Type: Rider est une expérience graphique et poétique. L’œuvre se fait didactique, jamais austère, et au fil des tableaux, le joueur réalise une formidable plongée en typographie, addictive et réjouissante.

Institutionnel

* Prix de l’œuvre de l’année à Stéphan Moszkowicz pour Chronique de l’hépatite C, d’hier à aujourd’hui
11’56, TBWA, Adelphi pour Gilead, 2013
La maladie, c’est l’histoire d’un combat.
De chercheurs, de médecins, de tâtonnements expérimentaux. Au cœur de ce combat, il y a les patients. Les hommes et les femmes qui endurent des traitements lourds et invasifs, s’expriment comme on se libère, sous le regard de Stéphan Moszkowicz.
Approche sensible, humaine, sans commentaires : la parole est aux malades.

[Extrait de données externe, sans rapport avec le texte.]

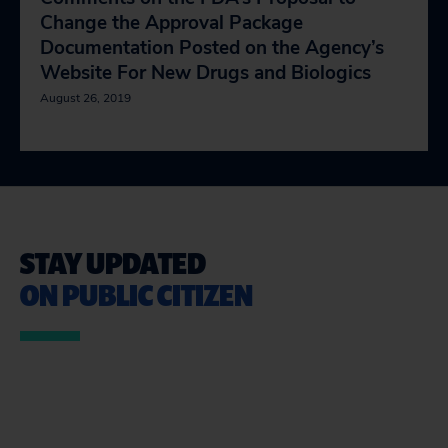
Change the Approval Package
Documentation Posted on the Agency’s
Website For New Drugs and Biologics
August 26, 2019
STAY UPDATED
ON PUBLIC CITIZEN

L’objectif du film est autant de sensibiliser les professionnels de la santé sur les effets secondaires que sur l’espoir suscité par les nouveaux traitements.

Écrit

* Prix Joseph Kessel à Thomas B. Reverdy pour Les Évaporés – Flammarion, 2013
De la résidence Kujoyama à Kyoto, Thomas B. Reverdy est revenu avec un désir de fuite couché sur le papier.
«Pourquoi rechercher celui qui a voulu disparaître? » Pourquoi retenir à l’encre ces Évaporés ? Sans doute pour raconter, en creux de polar, le mystère, le désir et le chagrin, ces liens qui unissent deux êtres à l’amour et à l’existence.

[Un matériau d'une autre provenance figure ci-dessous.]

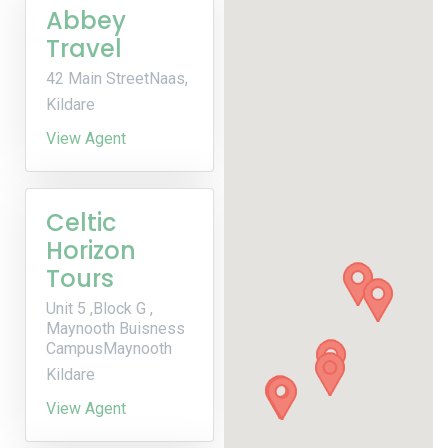
Abbey
Travel
42 Main StreetNaas,
Kildare
View Agent
Celtic
Horizon
Tours
Unit 5 ,Block G ,
Maynooth Buisness
CampusMaynooth
Kildare
View Agent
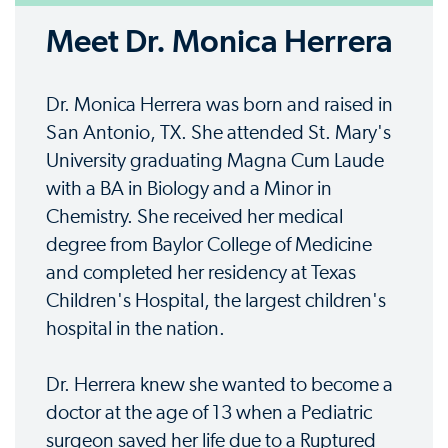
Meet Dr. Monica Herrera
Dr. Monica Herrera was born and raised in
San Antonio, TX. She attended St. Mary's
University graduating Magna Cum Laude
with a BA in Biology and a Minor in
Chemistry. She received her medical
degree from Baylor College of Medicine
and completed her residency at Texas
Children's Hospital, the largest children's
hospital in the nation.
Dr. Herrera knew she wanted to become a
doctor at the age of 13 when a Pediatric
surgeon saved her life due to a Ruptured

* Prix François Billetdoux à Éric Chevillard pour Le Désordre Azerty Minuit, 2014
Éric Chevillard ne peut pas ne pas écrire. Apparent désordre des lettres du clavier, étrange agencement de mots qui font thèmes, prétextes à l’écriture qui jaillit. Avec jubilation, Éric Chevillard dresse un inventaire de ses objets littéraires.
Au Monde des livres, l’auteur feuilletonne chaque semaine.
Sur la Toile, son blog L’autofictif livre quotidiennement ses pensées, trouvailles libérées de toute convention narrative, tour à tour absurdes, philosophiques, spontanées, surréalistes.

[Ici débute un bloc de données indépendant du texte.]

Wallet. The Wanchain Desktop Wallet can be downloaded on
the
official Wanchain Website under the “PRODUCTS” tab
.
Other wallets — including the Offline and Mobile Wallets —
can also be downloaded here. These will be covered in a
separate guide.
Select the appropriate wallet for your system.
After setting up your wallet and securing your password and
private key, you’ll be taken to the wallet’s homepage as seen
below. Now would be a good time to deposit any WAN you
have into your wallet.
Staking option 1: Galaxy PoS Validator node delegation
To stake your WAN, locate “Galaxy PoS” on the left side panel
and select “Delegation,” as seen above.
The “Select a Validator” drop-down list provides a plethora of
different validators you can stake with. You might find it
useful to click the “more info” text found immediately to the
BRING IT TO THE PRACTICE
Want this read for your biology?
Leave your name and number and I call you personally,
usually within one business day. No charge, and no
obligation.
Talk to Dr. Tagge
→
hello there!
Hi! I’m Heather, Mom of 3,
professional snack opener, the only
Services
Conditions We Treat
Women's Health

Exposition > Qu’est-ce qu’un portrait ?
par Olivier Culmann, membre du collectif de photographes Tendance Floue.
Jusqu’au 5 novembre à la Scam – Entrée libre

Est-ce l’image que l’on a de soi-même? Celle que l’on voudrait renvoyer aux autres ? Celle qu’ils perçoivent ? Est-ce une photo de
soi ? D’un visage? Une photo d’identité officielle, avec ce qu’il faut d’oreille et de neutralité? La photo que l’on aime, que l’on encadre,
que l’on donne lorsque nécessaire, même si elle a vingt ans d’âge et n’est plus du tout d’actualité? Est-ce la vignette qui accompagne nos profils sur la Toile, ou les images apparaissant par centaines lorsqu’on tape un nom dans un moteur de recherche ?

Lorsque la Scam m’a demandé de réaliser les portraits des lauréats 2014, je me suis particulièrement interrogé sur les différentes façons d’interpréter ce mot. Non seulement il regroupait les multiples formes mentionnées précédemment, mais – a fortiori lorsqu’il
s’agit d’auteurs –, il me semblait difficile de ne pas tenir compte des œuvres qui leur étaient reliées.

Outre la réalisation d’une photographie – classique – de chaque lauréat, j’ai donc demandé à chacun de me donner des images,
des objets ou des morceaux de leur vie, de leur personne ou de leur œuvre. Puis, en m’inspirant de leur univers, de notre rencontre
et en jouant avec les différents modes de représentation, j’ai pris le parti de construire une image particulière pour chaque auteur.

Merci à eux d’avoir accepté de jouer le je.